This has been a Murphy's Law kind of year for the UCLA Bruins' basketball program thus far.
They had lost four of their first six games, including three straight to finish last at the 76 Classic in Anaheim during Thanksgiving weekend.
Included in those defeats were losses to Cal State Fullerton and Long Beach State, mid-level programs that have toiled for decades in the Bruins' shadow.
Senior starter Nikola Dragovic, one of the few players on the team with any real experience, was arrested late last month an assault charges after getting into a fight at a nightclub—the second time in two years that he has gotten into trouble with the law.
Though Dragovic was suspended for a game and has since returned, it was undoubtedly a distraction.
Starting forward Drew Gordon, who was averaging 11 points a game, abruptly quit the team early last week over differences with coach Ben Howland.
Add to all of this the injuries suffered, the inexperience, and the lack of shooting ability—UCLA is averaging 43 percent from the floor, 23 percent from the three-point line, and making just 55 percent of their free throws—and you have one struggling bunch of basketball players.
And to top it all off, the No. 1-ranked Kansas Jayhawks came to Pauley Pavilion in Westwood on Sunday to face this Bruin mess.
Most members of Bruin Nation were expecting an absolute massacre of at least 30 or 40 points.
Instead, the crowd of 10,451 saw a very good effort by UCLA against Kansas in a 73-61 loss, in which they trailed by as few as four points in the second half.
Senior guard Michael Roll led the Bruins with 16 points, and freshman forward Reeves Nelson, although he missed several easy shots in the paint, proved to be a really tough banger, collecting nine rebounds against a bigger and more experienced Jayhawk front line before getting his eye poked.
Dragovic and Malcolm Lee also scored in double digits for UCLA—Dragovic with 14 points and Lee adding 12.
Kansas (7-0) turned out to be too much for the Bruins, however.
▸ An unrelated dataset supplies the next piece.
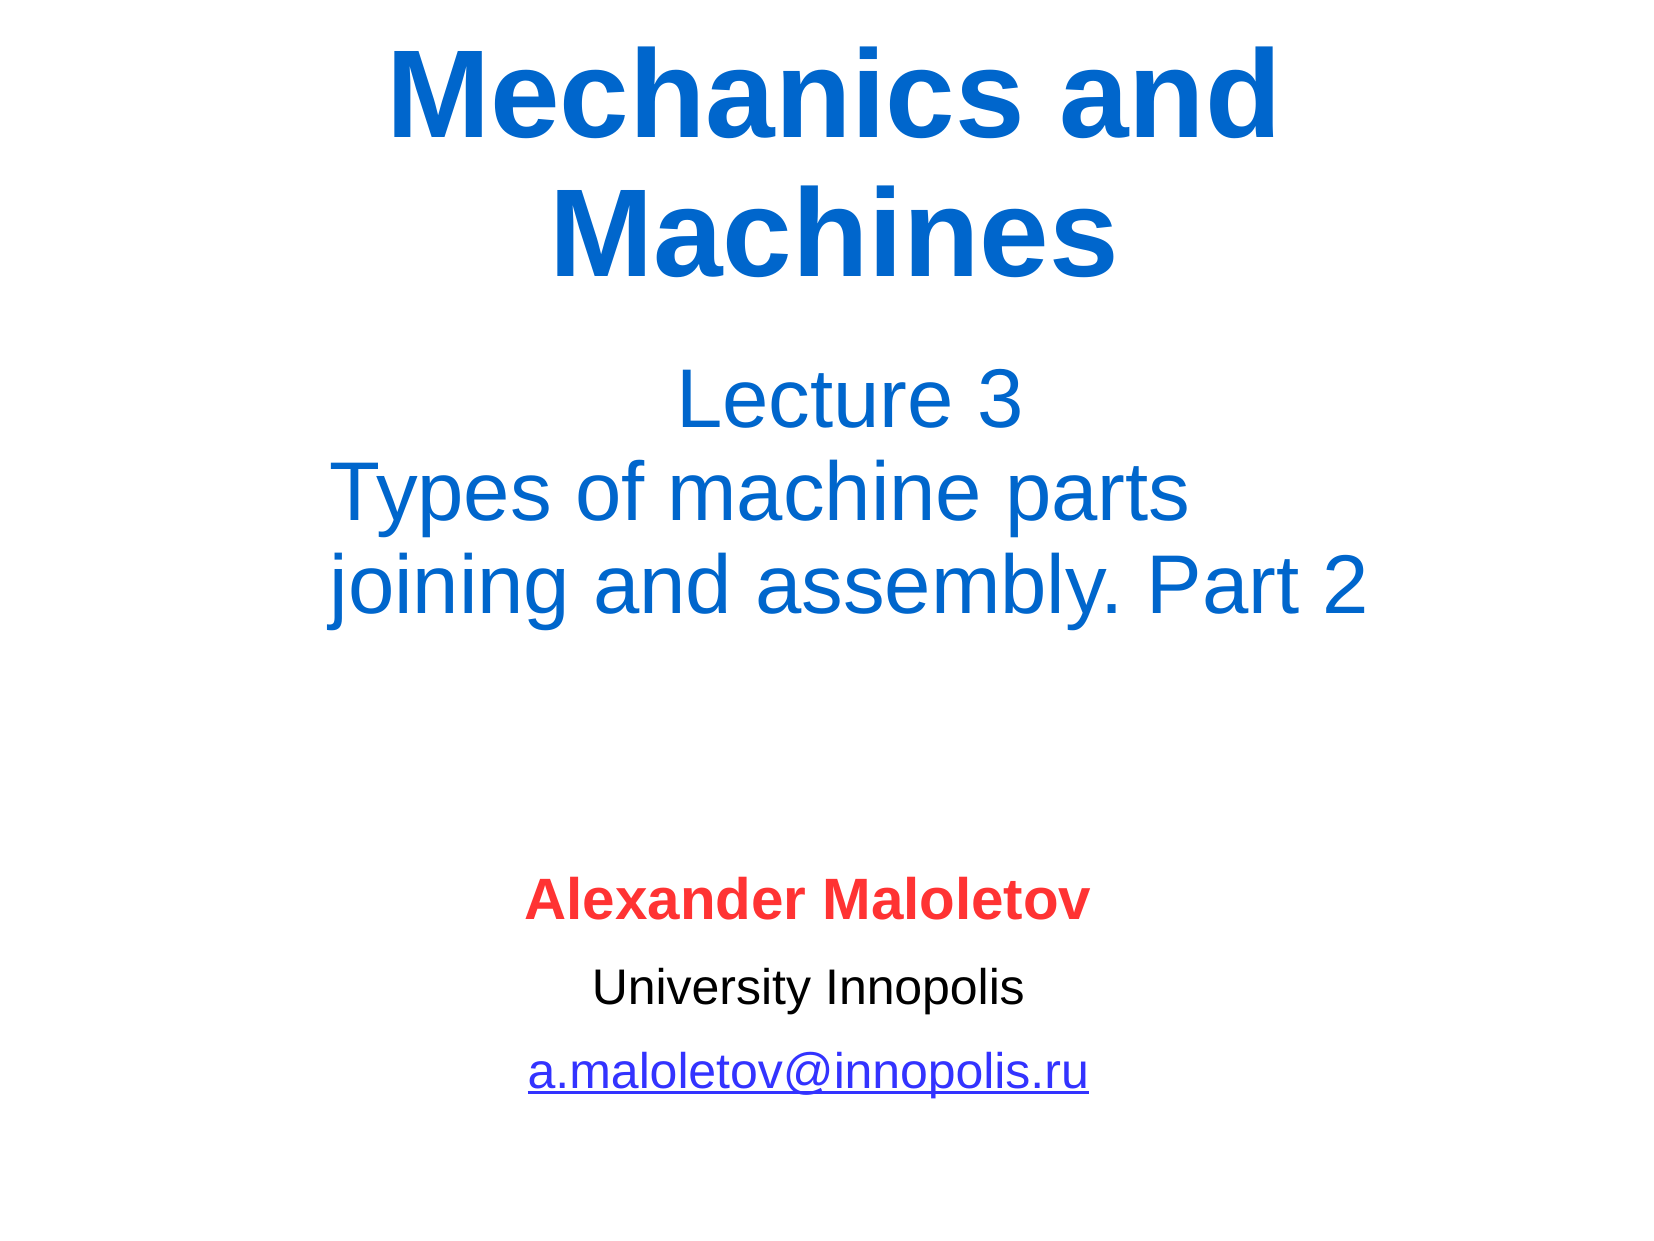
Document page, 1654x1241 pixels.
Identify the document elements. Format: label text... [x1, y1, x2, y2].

text_box Lecture 3 Types of machine parts joining and assembly. Part 2 [315, 345, 1385, 825]
title Mechanics and Machines [90, 23, 1579, 304]
text_box Alexander Maloletov University Innopolis a.maloletov@innopolis.ru [510, 826, 1202, 1201]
All-American center Cole Aldrich grabbed 12 rebounds and blocked three shots, and Markieff Morris was a complete beast, leading all scorers with 19 points on 8-of-11 shooting to go along with his six boards.
UCLA, now 2-5 on the young season, should be given a pat on the back for their efforts against the nation's No. 1 team.
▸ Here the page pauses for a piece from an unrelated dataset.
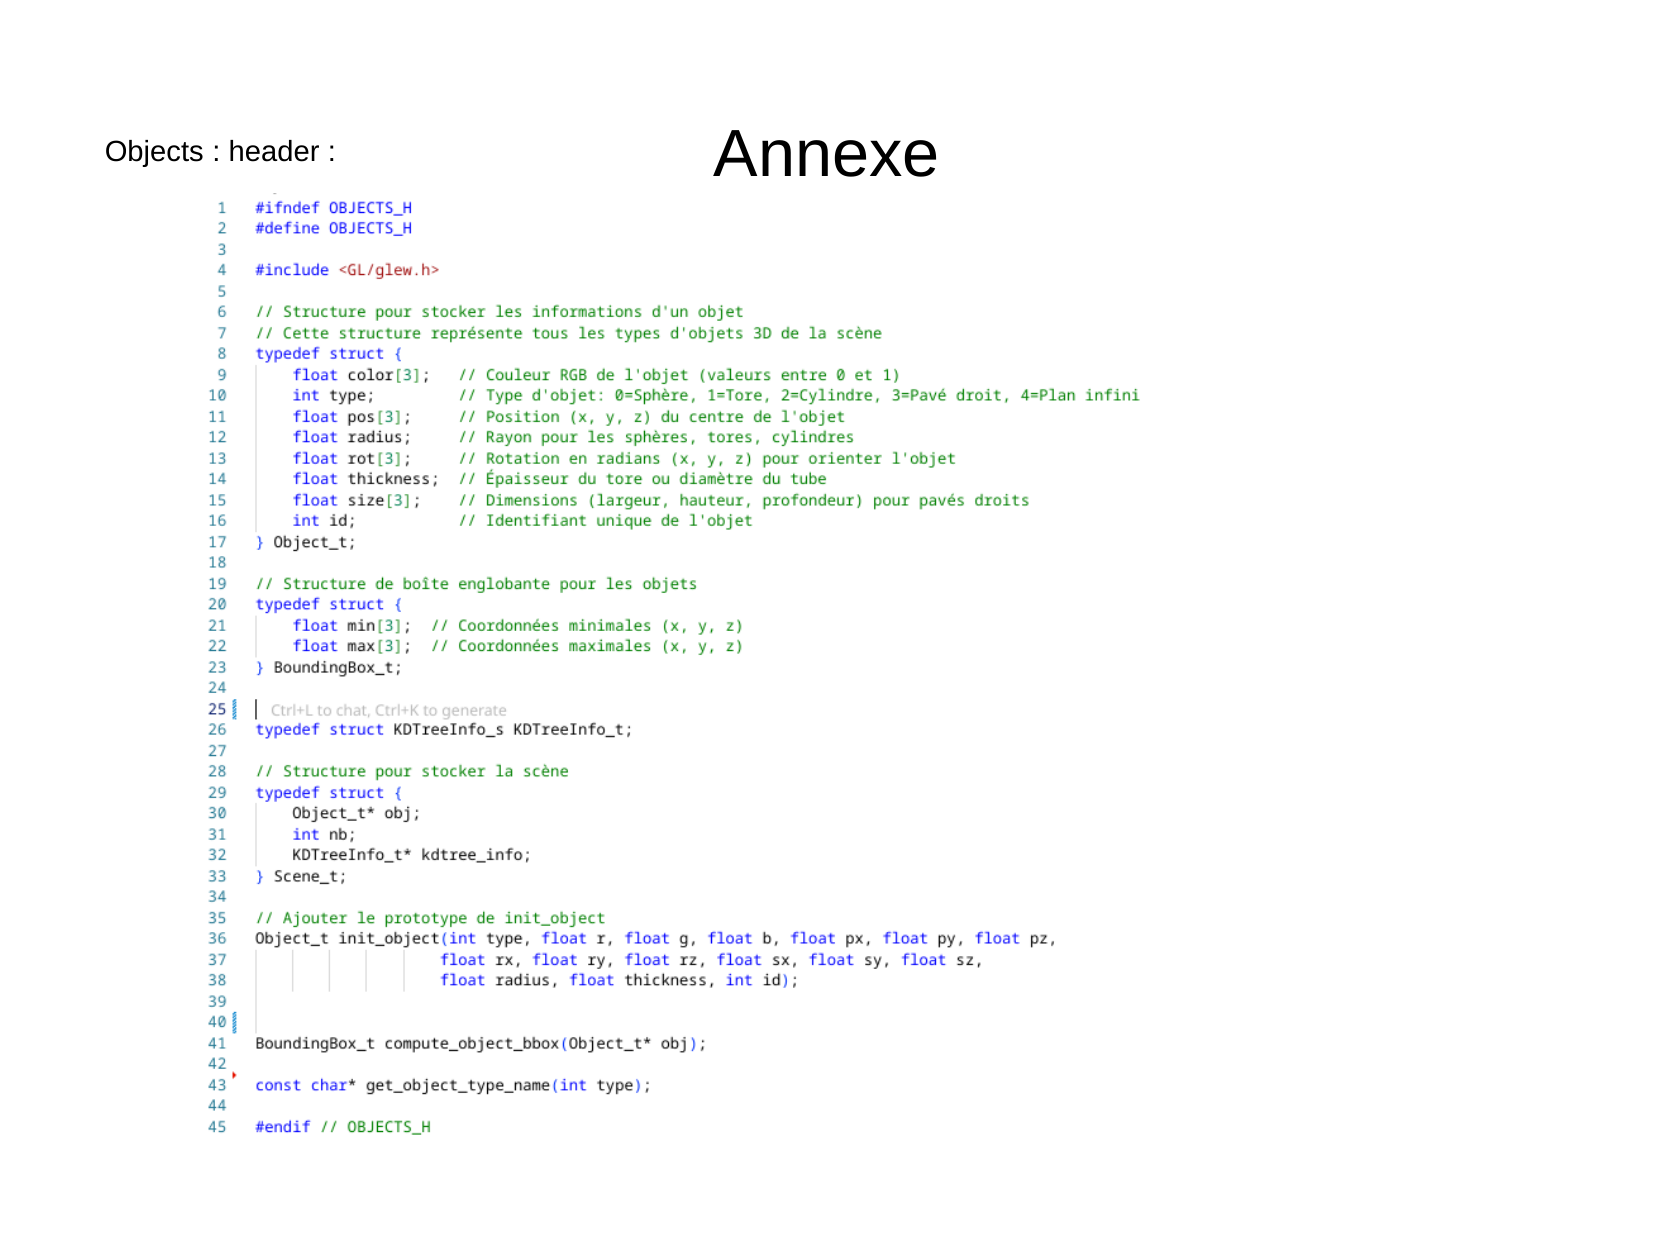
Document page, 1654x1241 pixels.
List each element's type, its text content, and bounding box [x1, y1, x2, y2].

text_box Objects : header : [90, 127, 362, 176]
title Annexe [82, 49, 1571, 257]
picture [196, 193, 1345, 1150]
But, over the course of the game, it was obvious that they have much growing to do; the fact that the team consists of mostly sophomores and true freshmen belies that.
With a lot of hard work and improvement in their shooting and rebounding—the Bruins shot a mere 36 percent for the game, 58 percent from the charity stripe, and were outrebounded 43-to-36 on Sunday—a rise in the number of victories is not completely out of the question.
They will next face another formidable opponent in Mississippi State in the John R. Wooden Classic on Dec. 12.
Being that it is named after the Bruin legend who was recently voted the greatest sports coach of all time, I expect UCLA to give another top effort against the Bulldogs, if not actually win.
It will be interesting to see how this young team responds.